Set exercise:
Copy the records below, putting "camera" wherever "pose" appears and leaving everything else unchanged.

Data shown:
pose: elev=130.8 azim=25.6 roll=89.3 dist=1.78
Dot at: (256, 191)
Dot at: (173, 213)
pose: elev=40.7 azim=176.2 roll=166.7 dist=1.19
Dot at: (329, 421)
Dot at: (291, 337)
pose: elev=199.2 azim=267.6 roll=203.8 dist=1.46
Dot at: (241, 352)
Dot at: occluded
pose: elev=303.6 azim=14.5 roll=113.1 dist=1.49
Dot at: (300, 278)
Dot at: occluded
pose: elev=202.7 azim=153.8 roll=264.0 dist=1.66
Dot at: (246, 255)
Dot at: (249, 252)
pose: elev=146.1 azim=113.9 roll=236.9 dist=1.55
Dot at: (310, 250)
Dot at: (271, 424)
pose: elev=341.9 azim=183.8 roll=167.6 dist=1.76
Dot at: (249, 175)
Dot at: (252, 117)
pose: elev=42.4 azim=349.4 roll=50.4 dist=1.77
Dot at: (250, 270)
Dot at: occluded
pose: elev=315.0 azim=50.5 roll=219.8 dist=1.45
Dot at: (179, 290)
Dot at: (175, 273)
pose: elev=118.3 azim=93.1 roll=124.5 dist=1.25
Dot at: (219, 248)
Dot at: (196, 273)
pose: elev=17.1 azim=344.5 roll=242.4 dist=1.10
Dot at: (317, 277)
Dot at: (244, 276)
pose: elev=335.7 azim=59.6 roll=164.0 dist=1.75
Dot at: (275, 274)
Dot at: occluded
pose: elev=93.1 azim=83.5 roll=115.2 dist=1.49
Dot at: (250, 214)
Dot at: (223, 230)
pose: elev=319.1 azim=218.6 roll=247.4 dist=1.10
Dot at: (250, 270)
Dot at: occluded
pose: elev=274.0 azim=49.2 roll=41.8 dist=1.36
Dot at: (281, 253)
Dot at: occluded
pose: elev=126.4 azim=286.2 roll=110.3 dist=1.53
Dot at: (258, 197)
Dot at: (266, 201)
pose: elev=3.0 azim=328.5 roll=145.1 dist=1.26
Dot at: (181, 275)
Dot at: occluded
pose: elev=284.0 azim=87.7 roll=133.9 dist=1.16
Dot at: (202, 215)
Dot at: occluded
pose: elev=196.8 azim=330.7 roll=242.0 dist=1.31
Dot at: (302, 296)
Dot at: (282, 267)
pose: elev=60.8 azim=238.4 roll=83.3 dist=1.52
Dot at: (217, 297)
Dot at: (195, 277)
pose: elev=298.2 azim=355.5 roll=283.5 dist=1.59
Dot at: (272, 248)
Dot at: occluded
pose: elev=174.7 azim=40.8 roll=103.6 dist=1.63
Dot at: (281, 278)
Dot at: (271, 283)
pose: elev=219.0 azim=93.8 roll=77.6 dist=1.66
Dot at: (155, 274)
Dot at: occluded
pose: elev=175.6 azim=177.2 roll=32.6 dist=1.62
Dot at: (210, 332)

Final result:
camera: elev=130.8 azim=25.6 roll=89.3 dist=1.78
Dot at: (256, 191)
Dot at: (173, 213)
camera: elev=40.7 azim=176.2 roll=166.7 dist=1.19
Dot at: (329, 421)
Dot at: (291, 337)
camera: elev=199.2 azim=267.6 roll=203.8 dist=1.46
Dot at: (241, 352)
Dot at: occluded
camera: elev=303.6 azim=14.5 roll=113.1 dist=1.49
Dot at: (300, 278)
Dot at: occluded
camera: elev=202.7 azim=153.8 roll=264.0 dist=1.66
Dot at: (246, 255)
Dot at: (249, 252)
camera: elev=146.1 azim=113.9 roll=236.9 dist=1.55
Dot at: (310, 250)
Dot at: (271, 424)
camera: elev=341.9 azim=183.8 roll=167.6 dist=1.76
Dot at: (249, 175)
Dot at: (252, 117)
camera: elev=42.4 azim=349.4 roll=50.4 dist=1.77
Dot at: (250, 270)
Dot at: occluded
camera: elev=315.0 azim=50.5 roll=219.8 dist=1.45
Dot at: (179, 290)
Dot at: (175, 273)
camera: elev=118.3 azim=93.1 roll=124.5 dist=1.25
Dot at: (219, 248)
Dot at: (196, 273)
camera: elev=17.1 azim=344.5 roll=242.4 dist=1.10
Dot at: (317, 277)
Dot at: (244, 276)
camera: elev=335.7 azim=59.6 roll=164.0 dist=1.75
Dot at: (275, 274)
Dot at: occluded
camera: elev=93.1 azim=83.5 roll=115.2 dist=1.49
Dot at: (250, 214)
Dot at: (223, 230)
camera: elev=319.1 azim=218.6 roll=247.4 dist=1.10
Dot at: (250, 270)
Dot at: occluded
camera: elev=274.0 azim=49.2 roll=41.8 dist=1.36
Dot at: (281, 253)
Dot at: occluded
camera: elev=126.4 azim=286.2 roll=110.3 dist=1.53
Dot at: (258, 197)
Dot at: (266, 201)
camera: elev=3.0 azim=328.5 roll=145.1 dist=1.26
Dot at: (181, 275)
Dot at: occluded
camera: elev=284.0 azim=87.7 roll=133.9 dist=1.16
Dot at: (202, 215)
Dot at: occluded
camera: elev=196.8 azim=330.7 roll=242.0 dist=1.31
Dot at: (302, 296)
Dot at: (282, 267)
camera: elev=60.8 azim=238.4 roll=83.3 dist=1.52
Dot at: (217, 297)
Dot at: (195, 277)
camera: elev=298.2 azim=355.5 roll=283.5 dist=1.59
Dot at: (272, 248)
Dot at: occluded
camera: elev=174.7 azim=40.8 roll=103.6 dist=1.63
Dot at: (281, 278)
Dot at: (271, 283)
camera: elev=219.0 azim=93.8 roll=77.6 dist=1.66
Dot at: (155, 274)
Dot at: occluded
camera: elev=175.6 azim=177.2 roll=32.6 dist=1.62
Dot at: (210, 332)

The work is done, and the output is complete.